The Elemental Spell feat is what you want. Its a 0 level metamagic which allows you to convert a spell into the element which you choose when taking the feat. Its also available as a fairly cheap Rod.

Of course as a Wizard you cant do this on the fly without the Rod so consider grabbing Preferred Spell for a blast or two and you can cover three different elemental types which will be fine.


andreww wrote:
Sir Thugsalot wrote:

I have a low-level Cong/Tele wizard whom I really enjoy playing (so I'm not going to kill him and start over) who'd like to heavily dip his toe into this. The feats are easy enough to do (he's just leveling to 3rd), but the lack of Evoc/Admix is an annoyance.

-- What goodies exist which can semi-replicate the effect of Admixture?

The Elemental Spell feat is what you want. Its a 0 level metamagic which allows you to convert a spell into the element which you choose when taking the feat. Its also available as a fairly cheap Rod.

Of course as a Wizard you cant do this on the fly without the Rod so consider grabbing Preferred Spell for a blast or two and you can cover three different elemental types which will be fine.

It's level 1 metamagic, but it's good regardless.

Shadow Lodge

I'm guessing I won't need it prior to 7th & higher -- the game usually gives a caster a few levels to enjoy a new spell before nerfing it, so I should be able to enjoy fireballs made of real fire for awhile before a lot of DR starts cropping up.

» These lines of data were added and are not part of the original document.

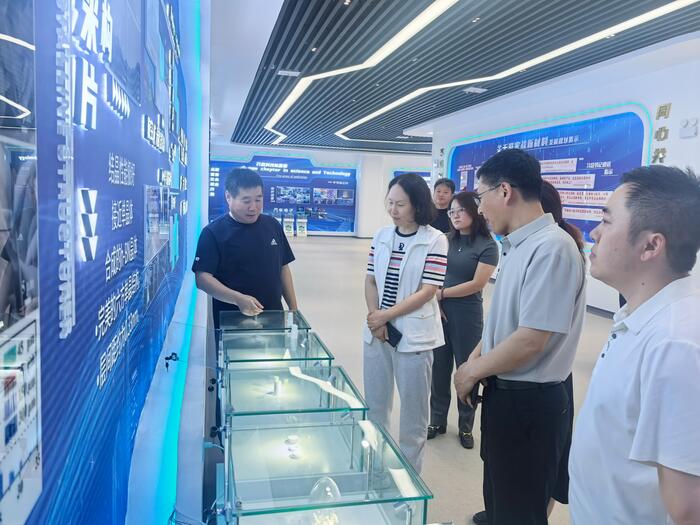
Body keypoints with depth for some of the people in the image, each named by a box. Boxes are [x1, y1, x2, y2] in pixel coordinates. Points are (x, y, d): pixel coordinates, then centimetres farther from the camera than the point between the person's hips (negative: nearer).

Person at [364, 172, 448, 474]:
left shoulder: (435, 240, -9)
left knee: (413, 409, 9)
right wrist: (374, 318, -9)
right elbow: (370, 282, 7)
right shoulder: (381, 236, 6)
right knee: (374, 404, 16)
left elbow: (427, 291, -13)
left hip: (414, 334, -5)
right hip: (377, 331, 5)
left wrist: (386, 315, -15)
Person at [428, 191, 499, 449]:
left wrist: (441, 293, -10)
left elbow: (477, 284, -13)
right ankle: (437, 421, 27)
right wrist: (434, 302, -9)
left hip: (467, 314, -3)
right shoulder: (446, 240, 5)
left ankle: (466, 426, 25)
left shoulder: (487, 246, -7)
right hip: (439, 311, 4)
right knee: (439, 367, 10)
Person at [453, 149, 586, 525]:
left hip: (529, 402, -8)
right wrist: (474, 360, 5)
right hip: (504, 393, 8)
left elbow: (531, 340, -26)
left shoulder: (551, 248, -24)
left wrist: (473, 372, -13)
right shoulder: (517, 246, 5)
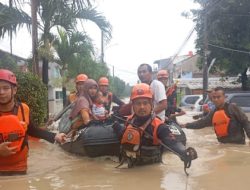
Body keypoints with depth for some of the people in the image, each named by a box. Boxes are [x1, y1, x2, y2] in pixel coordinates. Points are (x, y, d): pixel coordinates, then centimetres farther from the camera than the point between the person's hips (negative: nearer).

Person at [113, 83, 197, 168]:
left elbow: (172, 142, -37)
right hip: (132, 167, 6)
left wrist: (184, 153, -57)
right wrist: (115, 124, 9)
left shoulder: (158, 126, -20)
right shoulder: (129, 121, -1)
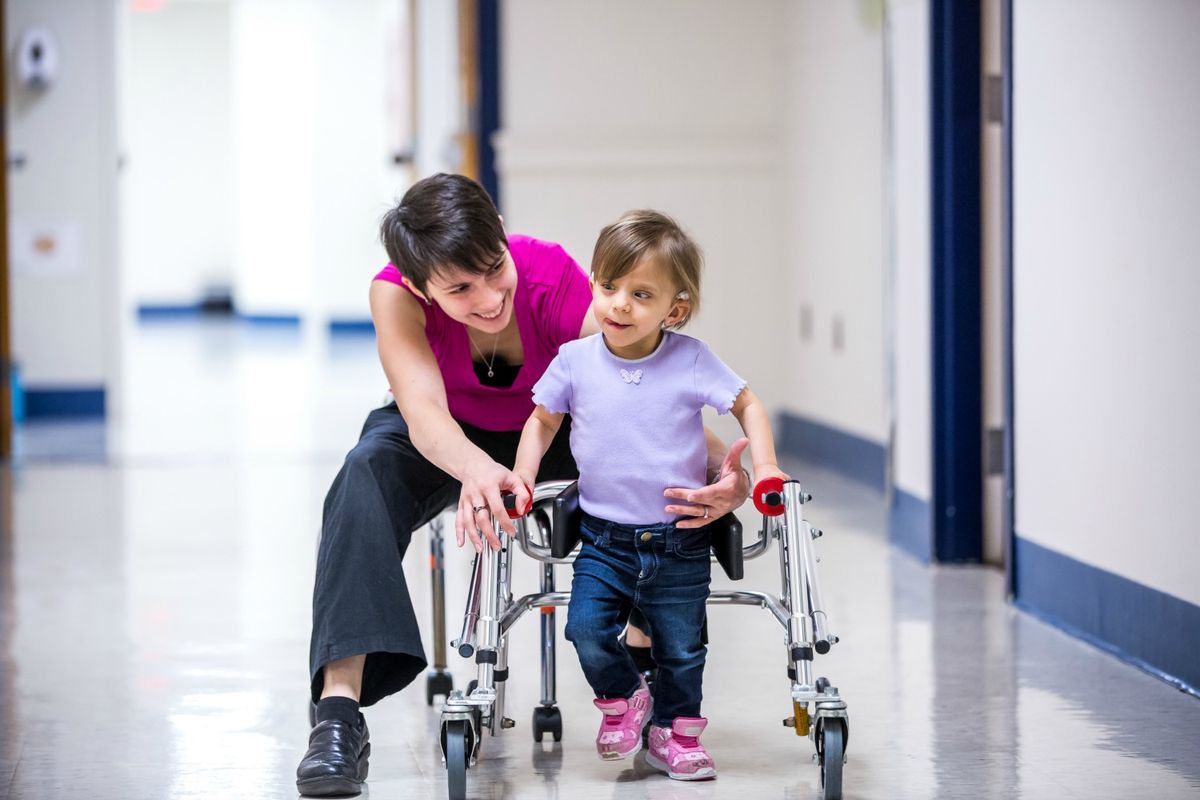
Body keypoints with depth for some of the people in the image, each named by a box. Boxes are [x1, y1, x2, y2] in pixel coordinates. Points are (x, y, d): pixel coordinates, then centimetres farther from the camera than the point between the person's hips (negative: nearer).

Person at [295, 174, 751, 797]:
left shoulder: (556, 280, -33)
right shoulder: (396, 295, -32)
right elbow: (423, 413, -45)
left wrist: (723, 469, -57)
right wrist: (475, 469, -69)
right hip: (449, 437, 0)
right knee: (369, 467, -33)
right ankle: (338, 710, -41)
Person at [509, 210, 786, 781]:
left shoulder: (691, 361, -8)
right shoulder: (575, 360, -5)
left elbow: (748, 404, 4)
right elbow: (543, 419, 10)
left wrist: (765, 466, -7)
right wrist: (522, 475, -3)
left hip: (680, 544, 0)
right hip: (603, 537, 1)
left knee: (681, 649, 7)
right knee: (587, 628, -17)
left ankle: (673, 733, 33)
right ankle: (623, 695, 14)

...is there anything immune to both fire and cold?


Sir Thugsalot wrote:

I'm guessing I won't need it prior to 7th & higher -- the game usually gives a caster a few levels to enjoy a new spell before nerfing it, so I should be able to enjoy fireballs made of real fire for awhile before a lot of DR starts cropping up.

...is there anything immune to both fire and cold?

Yes.

But in the long run, you can have preferred spell in the Fireball, which means you could swap any perpared 4th level slot for a Elemental Fireball, selecting a new element on the fly.

Silver Crusade

You can't choose a new element on the fly. You choose a new element when you take Elemental Spell feat and then you can choose the spell's normal element, or the new one you chose.


Bigdaddyjug wrote:
You can't choose a new element on the fly. You choose a new element when you take Elemental Spell feat and then you can choose the spell's normal element, or the new one you chose.

Oh. My bad


gustavo iglesias wrote:
Bigdaddyjug wrote:
You can't choose a new element on the fly. You choose a new element when you take Elemental Spell feat and then you can choose the spell's normal element, or the new one you chose.
Oh. My bad

Yep, you have to pick.

Having said that if you are focused on Fireball and are not admixture then your best bet is to go for Elemental Spell (cold). I don't think anything is immune to both fire and cold but plenty of things which are immune to one are vulnerable to the other giving you a nice 50% increase in damage. Alternatively you can grab Elemental Spell (acid) as the fewest creatures have resistance to it. Personally I think the cold route is better for the potential impact from vulnerability.


MrRed wrote:

Disclaimer: dont know the incantrix well.

Otherwise, looks like you got the basics covered. Some food for thought:

-You might think of adding the traits Magical Linage and Wayang Spellhunter (each -1 level requirement for MM). With both, you can throw intensified selective fireballs for a 3rd level slot.
-You have a lot of MM feats- you might want to get rid of some and add, e.g., craft feats (c. wondrous item or c. (MM) rod, check with your group). One particular example would be dazing spell and empower/ maximize: you want to either daze them (3 rounds of daze basically eliminates them from the combat) or maximize damage (dead basically eliminates them from the combat :P ), I would not go for both. Also lesser rods are very cheap so you dont need everything as a feat.
-If you want to go for max damage think about the wonderful 1 lvl sorc dip (tatooed croos-blooded orc/draconic) to add +2 damage to each hit dice which is massive. (average 3.5 per dice becomes 5.5 i.e. ~60% more)
-I dont think spell penetration becomes a real problem before high levels, so you could replace those feats (but make sure you have some dweomers essence for the case where you NEED to overcome SR).

I was under the impression that those 2 traits overlapped.